:: TASK DATA
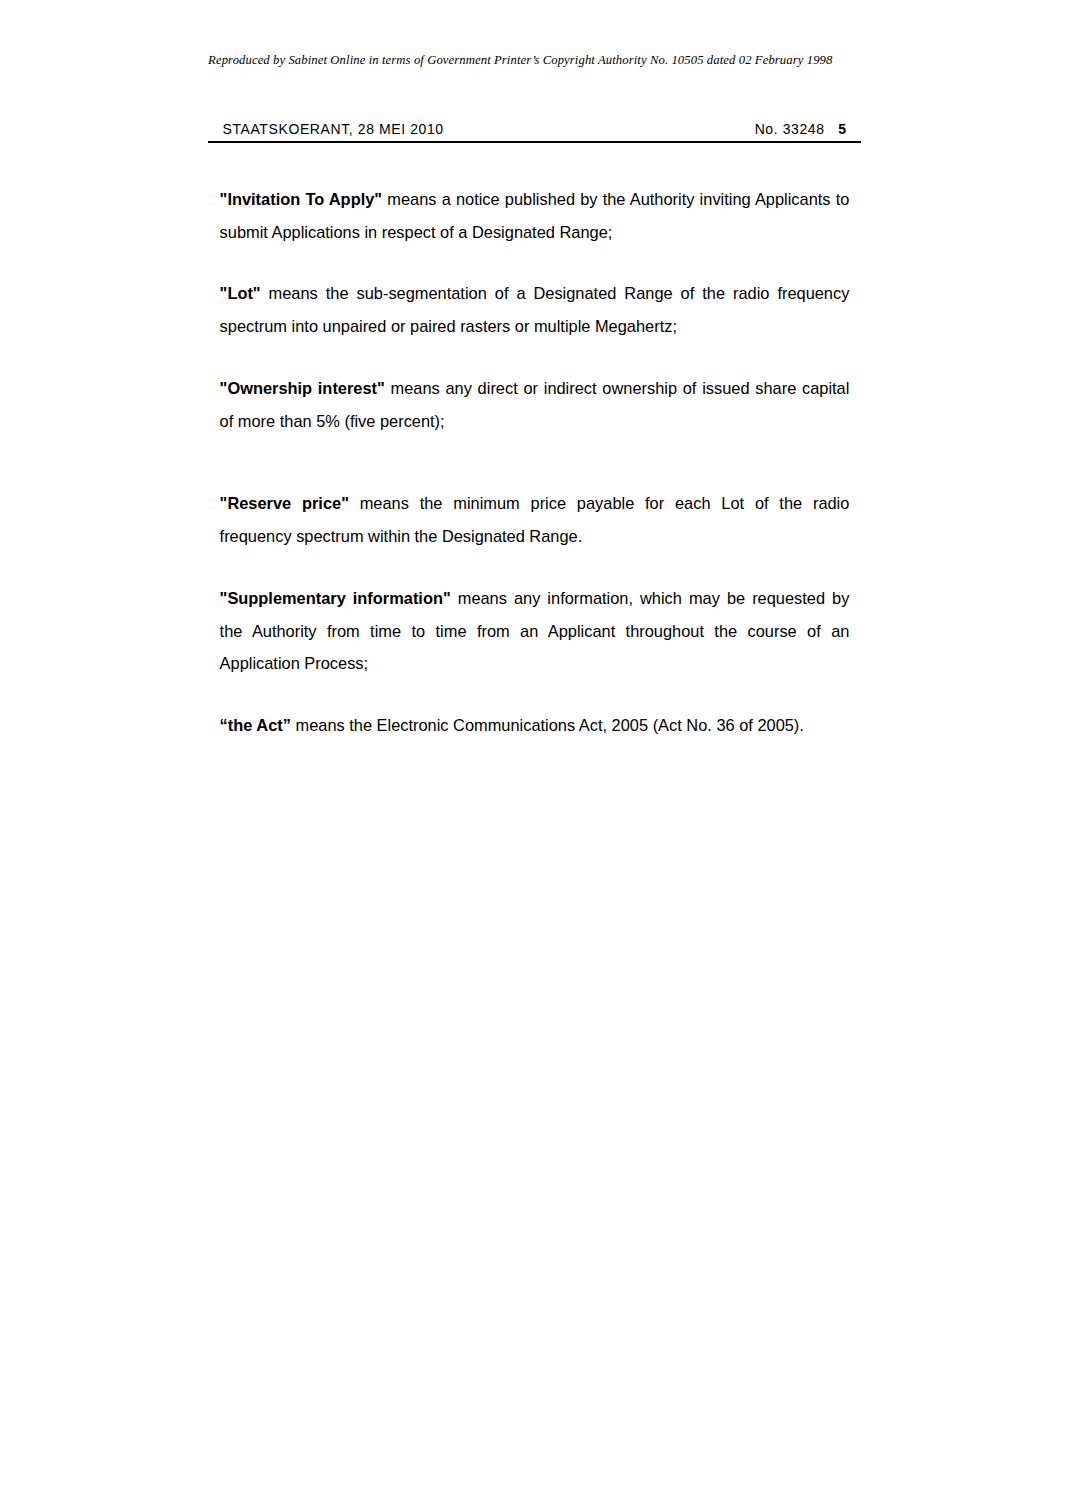Reproduced by Sabinet Online in terms of Government Printer’s Copyright Authority No. 10505 dated 02 February 1998
STAATSKOERANT, 28 MEI 2010
No. 33248 5
"Invitation To Apply" means a notice published by the Authority inviting Applicants to submit Applications in respect of a Designated Range;
"Lot" means the sub-segmentation of a Designated Range of the radio frequency spectrum into unpaired or paired rasters or multiple Megahertz;
"Ownership interest" means any direct or indirect ownership of issued share capital of more than 5% (five percent);
"Reserve price" means the minimum price payable for each Lot of the radio frequency spectrum within the Designated Range.
"Supplementary information" means any information, which may be requested by the Authority from time to time from an Applicant throughout the course of an Application Process;
“the Act” means the Electronic Communications Act, 2005 (Act No. 36 of 2005).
::::
Copy exactly the lines that begin with the one containing "5% (five percent);" and continue to the end of the records, both included, and nothing more.

- **ANSWER FOR THIS EXERCISE**:
"Ownership interest" means any direct or indirect ownership of issued share capital of more than 5% (five percent);
"Reserve price" means the minimum price payable for each Lot of the radio frequency spectrum within the Designated Range.
"Supplementary information" means any information, which may be requested by the Authority from time to time from an Applicant throughout the course of an Application Process;
“the Act” means the Electronic Communications Act, 2005 (Act No. 36 of 2005).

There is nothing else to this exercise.